TEXT FOR ANALYSIS:

== Segment start ==

LBT Integer

addu12i.w

Synopsis

Instruction: addu12i.w rd, rj, imm
CPU Flags: LBT

Description

Add sign-extended 5-bit immediate left-shifted by 12 to unsigned 32-bit value in rj, sign-extend the 32-bit result to 64-bit and store in rd.

Operation

int64_t offset = (int64_t)sext(imm & 0x1f, 5) << 12;
dst = sext((uint32_t)a + (uint32_t)offset, 32);

Tested on real machine.

Latency and Throughput

CPU µarch Latency Throughput (IPC)
3C5000 LA464 1 4
3C6000 LA664 1 4

addu12i.d

Synopsis

Instruction: addu12i.d rd, rj, imm
CPU Flags: LBT

Description

Add sign-extended 5-bit immediate left-shifted by 12 to 64-bit value in rj and store the result in rd.

Operation

int64_t offset = (int64_t)sext(imm & 0x1f, 5) << 12;
dst = a + (uint64_t)offset;

Tested on real machine.

Latency and Throughput

CPU µarch Latency Throughput (IPC)
3C5000 LA464 1 4
3C6000 LA664 1 4

adc.b

Synopsis

Instruction: adc.b rd, rj, rk
CPU Flags: LBT

Description

Add 8-bit values in rj and rk with carry (CF in EFLAGS), sign-extend the result to 64-bit and store in rd.

Operation

uint8_t lhs = a;
uint8_t rhs = b;
uint8_t cf = EFLAGS.CF;
uint8_t r = lhs + rhs + cf;
dst = sext(r, 8);

Tested on real machine.

Latency and Throughput

CPU µarch Latency Throughput (IPC)
3C5000 LA464 2 1
3C6000 LA664 2 1

adc.h

Synopsis

Instruction: adc.h rd, rj, rk
CPU Flags: LBT

Description

Add 16-bit values in rj and rk with carry (CF in EFLAGS), sign-extend the result to 64-bit and store in rd.

Operation

uint16_t lhs = a;
uint16_t rhs = b;
uint8_t cf = EFLAGS.CF;
uint16_t r = lhs + rhs + cf;
dst = sext(r, 16);

Tested on real machine.

Latency and Throughput

CPU µarch Latency Throughput (IPC)
3C5000 LA464 2 1
3C6000 LA664 2 1

adc.w

Synopsis

Instruction: adc.w rd, rj, rk
CPU Flags: LBT

Description

Add 32-bit values in rj and rk with carry (CF in EFLAGS), sign-extend the result to 64-bit and store in rd.

Operation

uint32_t lhs = a;
uint32_t rhs = b;
uint8_t cf = EFLAGS.CF;
uint32_t r = lhs + rhs + cf;
dst = sext(r, 32);

Tested on real machine.

== Segment end ==

WORK ORDER A:
Put the lines of the records, from their start through the line containing "Question: Which object is farther", into a JSON list of strings, one string per line, with both ends included. Leave out blank lines and the pictures.
WORK ORDER B:
Write what comes next in the LBT integer instruction reference, starting after its last line.

RECORD EXTRACTS:
== Segment start ==

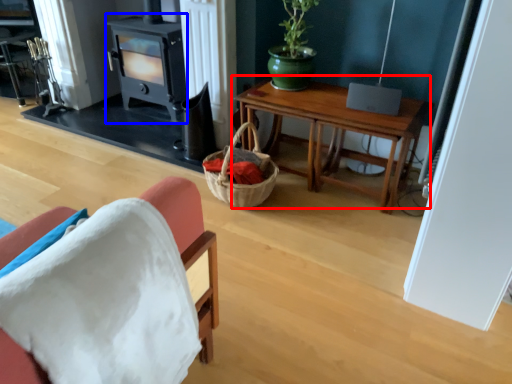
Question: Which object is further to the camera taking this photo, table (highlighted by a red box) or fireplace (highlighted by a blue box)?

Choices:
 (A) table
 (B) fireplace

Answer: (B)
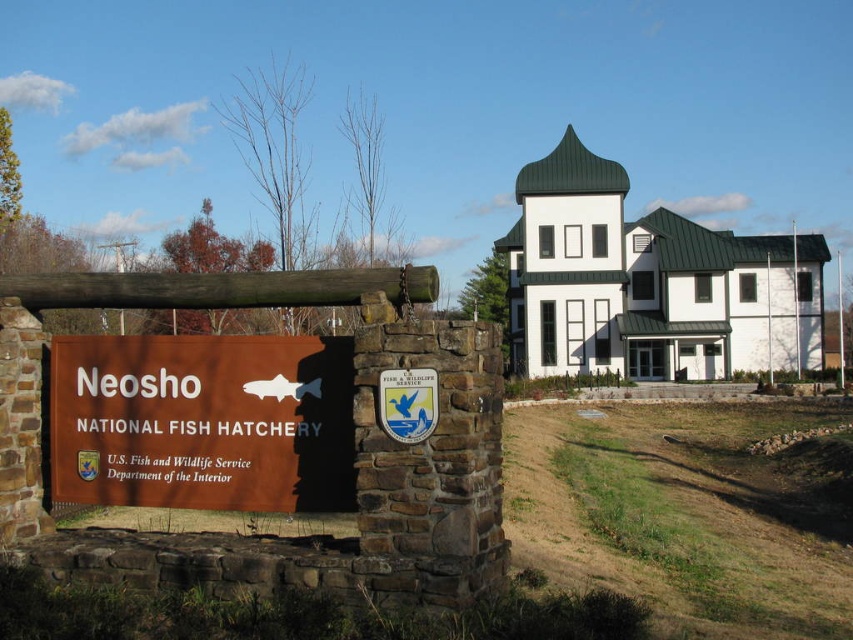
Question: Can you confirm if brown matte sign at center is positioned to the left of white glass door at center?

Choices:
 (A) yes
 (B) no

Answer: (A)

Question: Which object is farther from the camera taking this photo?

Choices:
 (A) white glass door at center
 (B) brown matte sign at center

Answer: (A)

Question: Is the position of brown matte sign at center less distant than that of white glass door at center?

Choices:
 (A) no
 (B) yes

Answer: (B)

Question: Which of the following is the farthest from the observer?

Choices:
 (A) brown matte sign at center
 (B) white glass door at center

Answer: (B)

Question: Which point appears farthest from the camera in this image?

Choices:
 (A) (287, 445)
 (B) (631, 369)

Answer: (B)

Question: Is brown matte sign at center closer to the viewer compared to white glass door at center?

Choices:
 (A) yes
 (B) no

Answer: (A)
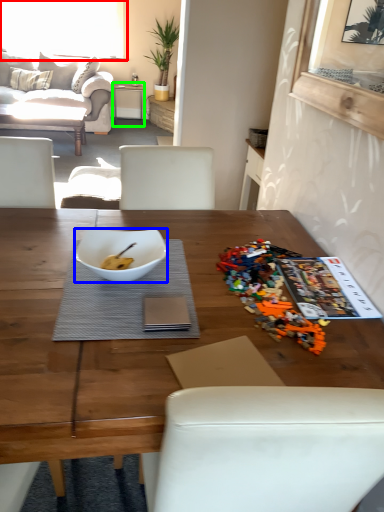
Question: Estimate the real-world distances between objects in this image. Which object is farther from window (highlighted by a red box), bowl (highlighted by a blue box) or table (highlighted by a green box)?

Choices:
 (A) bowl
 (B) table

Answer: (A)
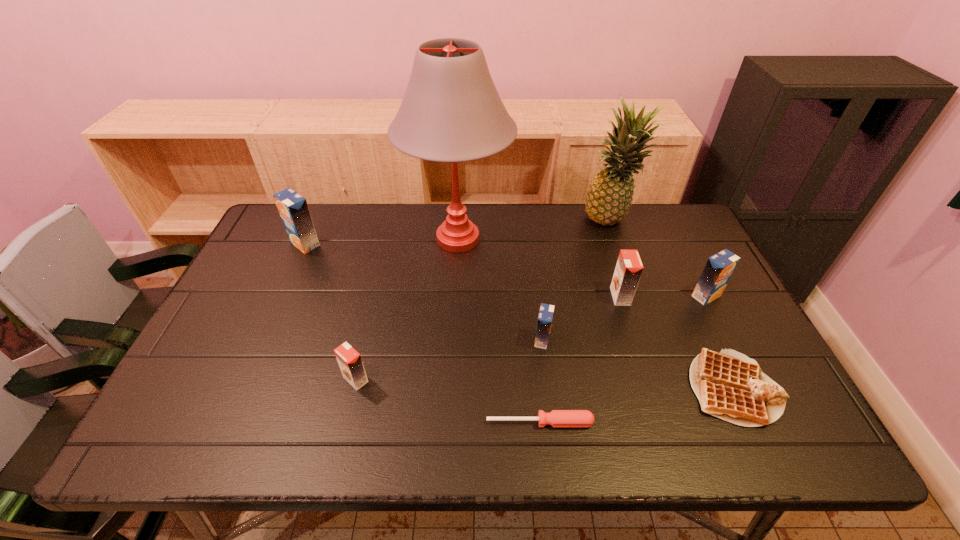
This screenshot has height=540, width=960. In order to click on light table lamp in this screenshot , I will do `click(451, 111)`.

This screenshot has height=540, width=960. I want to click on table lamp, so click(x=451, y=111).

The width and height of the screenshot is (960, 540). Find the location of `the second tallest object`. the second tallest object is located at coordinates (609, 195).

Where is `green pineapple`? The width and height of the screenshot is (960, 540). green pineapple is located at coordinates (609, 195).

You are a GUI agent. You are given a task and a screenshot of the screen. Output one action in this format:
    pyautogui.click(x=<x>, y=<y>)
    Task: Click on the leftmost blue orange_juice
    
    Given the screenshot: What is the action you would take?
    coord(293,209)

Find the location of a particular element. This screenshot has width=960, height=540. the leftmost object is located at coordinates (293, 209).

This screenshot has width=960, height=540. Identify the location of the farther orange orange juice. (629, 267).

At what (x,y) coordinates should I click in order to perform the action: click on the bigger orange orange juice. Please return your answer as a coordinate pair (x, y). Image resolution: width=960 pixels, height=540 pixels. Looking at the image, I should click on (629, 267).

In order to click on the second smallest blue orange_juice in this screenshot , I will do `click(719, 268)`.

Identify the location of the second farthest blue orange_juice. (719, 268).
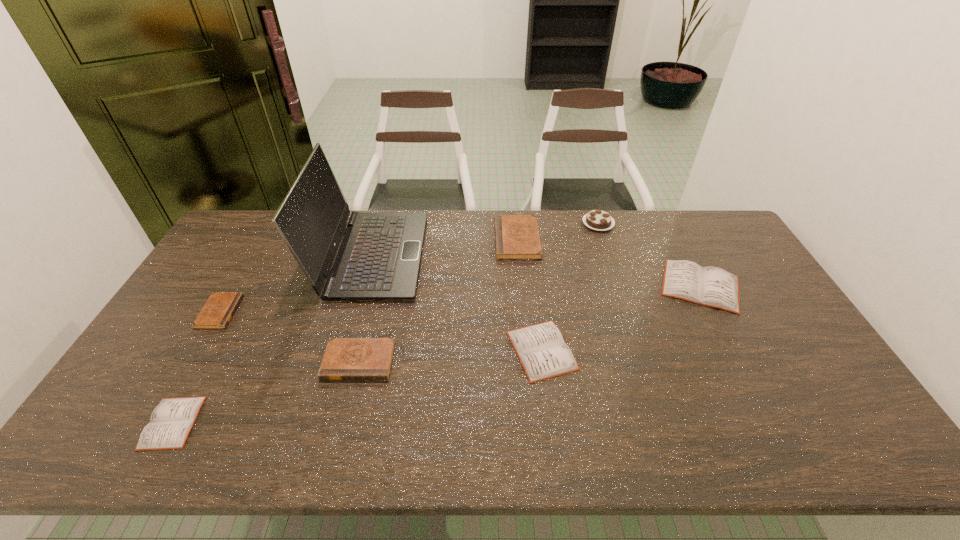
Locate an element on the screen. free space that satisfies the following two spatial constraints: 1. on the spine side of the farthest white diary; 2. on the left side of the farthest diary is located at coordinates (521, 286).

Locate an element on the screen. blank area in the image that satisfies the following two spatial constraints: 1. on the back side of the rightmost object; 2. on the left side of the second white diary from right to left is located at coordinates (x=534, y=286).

== Segment end ==

RESPONSE AREA A:
[
  "Question: Which object is further to the camera taking this photo, table (highlighted by a red box) or fireplace (highlighted by a blue box)?",
  "Choices:",
  " (A) table",
  " (B) fireplace",
  "Answer: (B)",
  "Question: Can you confirm if brown matte sign at center is positioned to the left of white glass door at center?",
  "Choices:",
  " (A) yes",
  " (B) no",
  "Answer: (A)",
  "Question: Which object is farther from the camera taking this photo?"
]

RESPONSE AREA B:
Latency and Throughput

CPU µarch Latency Throughput (IPC)
3C5000 LA464 2 1
3C6000 LA664 2 1

adc.d

Synopsis

Instruction: adc.d rd, rj, rk
CPU Flags: LBT

Description

Add 64-bit values in rj and rk with carry (CF in EFLAGS), sign-extend the result to 64-bit and store in rd.

Operation

uint64_t lhs = a;
uint64_t rhs = b;
uint8_t cf = EFLAGS.CF;
uint64_t r = lhs + rhs + cf;
dst = r;

Tested on real machine.

Latency and Throughput

CPU µarch Latency Throughput (IPC)
3C5000 LA464 2 1
3C6000 LA664 2 1

sbc.b

Synopsis

Instruction: sbc.b rd, rj, rk
CPU Flags: LBT

Description

Subtract 8-bit values in rj and rk with borrow (CF in EFLAGS), sign-extend the result to 64-bit and store in rd.

Operation

uint8_t lhs = a;
uint8_t rhs = b;
uint8_t cf = EFLAGS.CF;
uint8_t r = lhs - rhs - cf;
dst = sext(r, 8);

Tested on real machine.

Latency and Throughput

CPU µarch Latency Throughput (IPC)
3C5000 LA464 2 1
3C6000 LA664 2 1

sbc.h

Synopsis

Instruction: sbc.h rd, rj, rk
CPU Flags: LBT

Description

Subtract 16-bit values in rj and rk with borrow (CF in EFLAGS), sign-extend the result to 64-bit and store in rd.

Operation

uint16_t lhs = a;
uint16_t rhs = b;
uint8_t cf = EFLAGS.CF;
uint16_t r = lhs - rhs - cf;
dst = sext(r, 16);

Tested on real machine.

Latency and Throughput

CPU µarch Latency Throughput (IPC)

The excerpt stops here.